## [PROBLEM DESCRIPTION]
Identify every line in the records below that contains the string "What", treating uppercase and lowercase letters as distinct, and copy each such line in full.
====== SOURCE MATERIAL ======
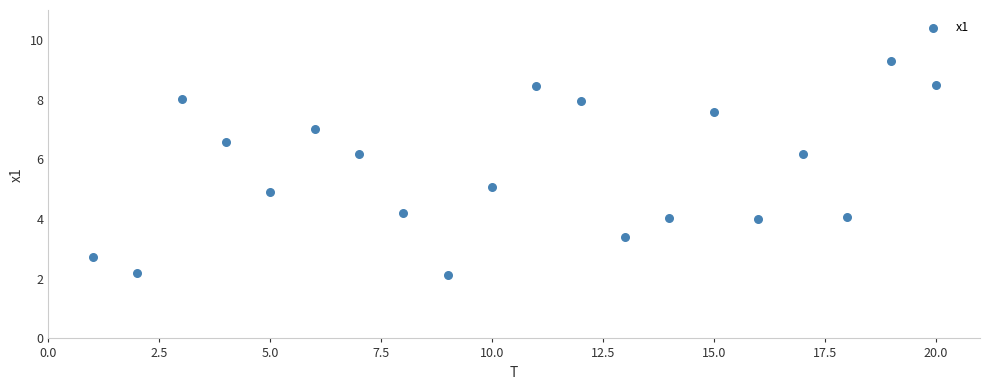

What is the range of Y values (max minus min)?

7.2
======
====== SOURCE MATERIAL ======
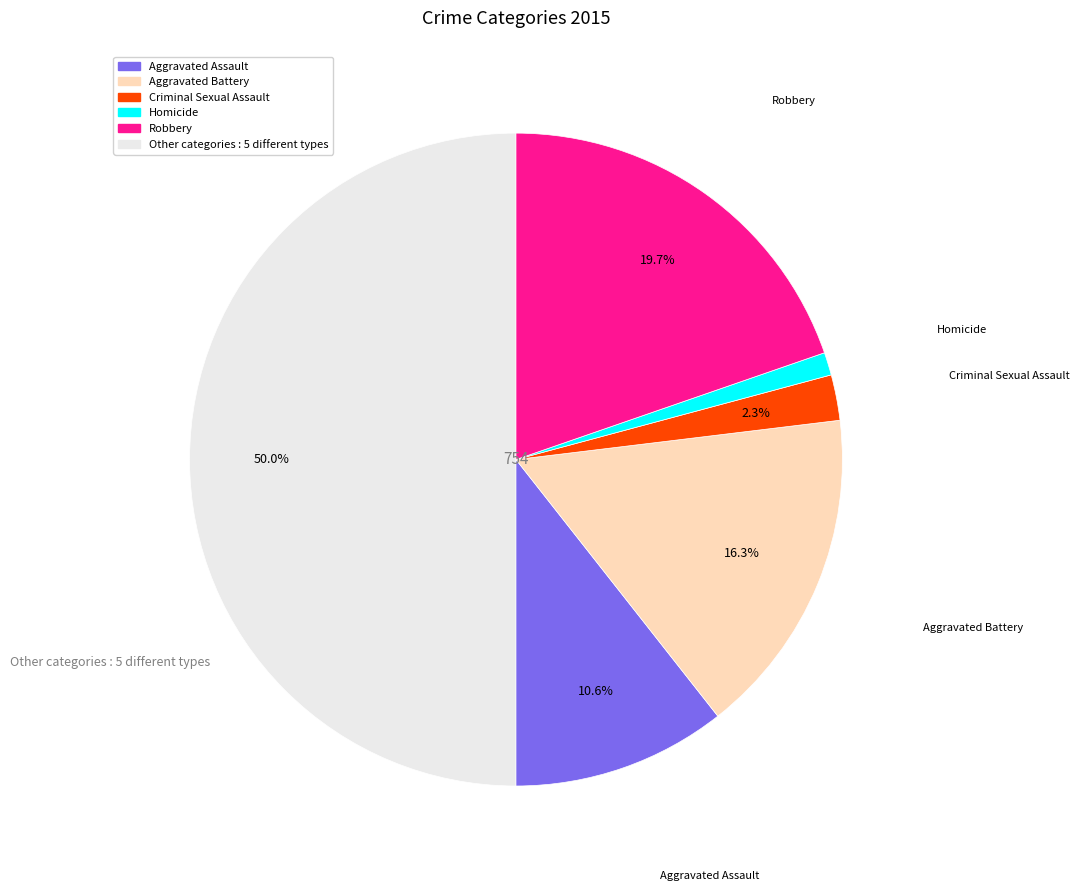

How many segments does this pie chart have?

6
======
====== SOURCE MATERIAL ======
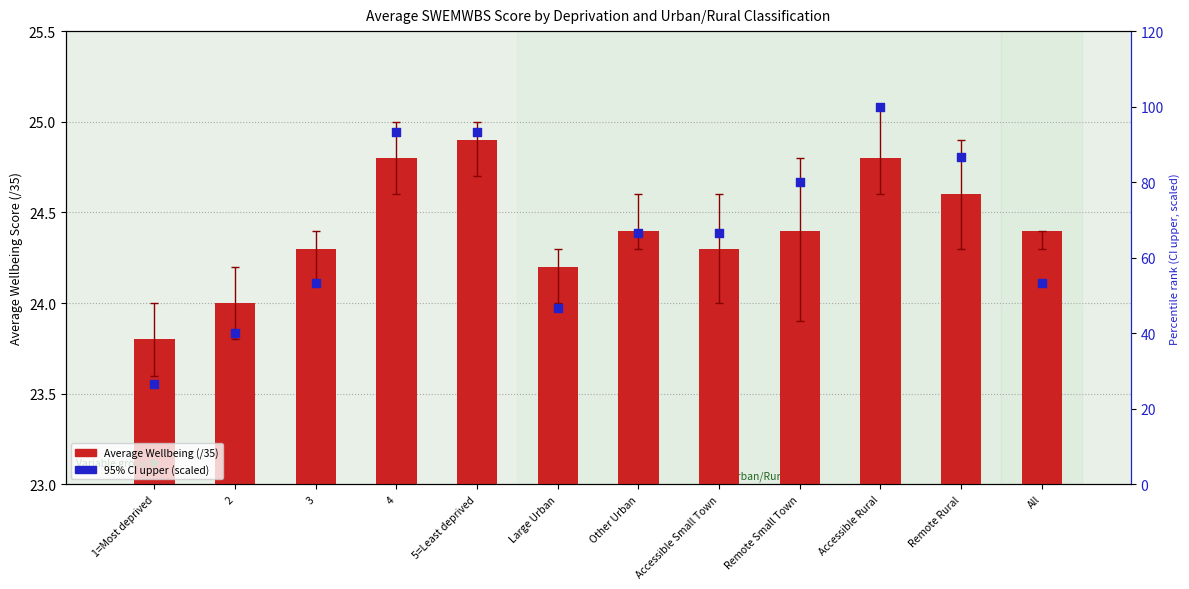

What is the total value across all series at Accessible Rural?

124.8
======
## [TASK RESPONSE]
What is the range of Y values (max minus min)?
What is the total value across all series at Accessible Rural?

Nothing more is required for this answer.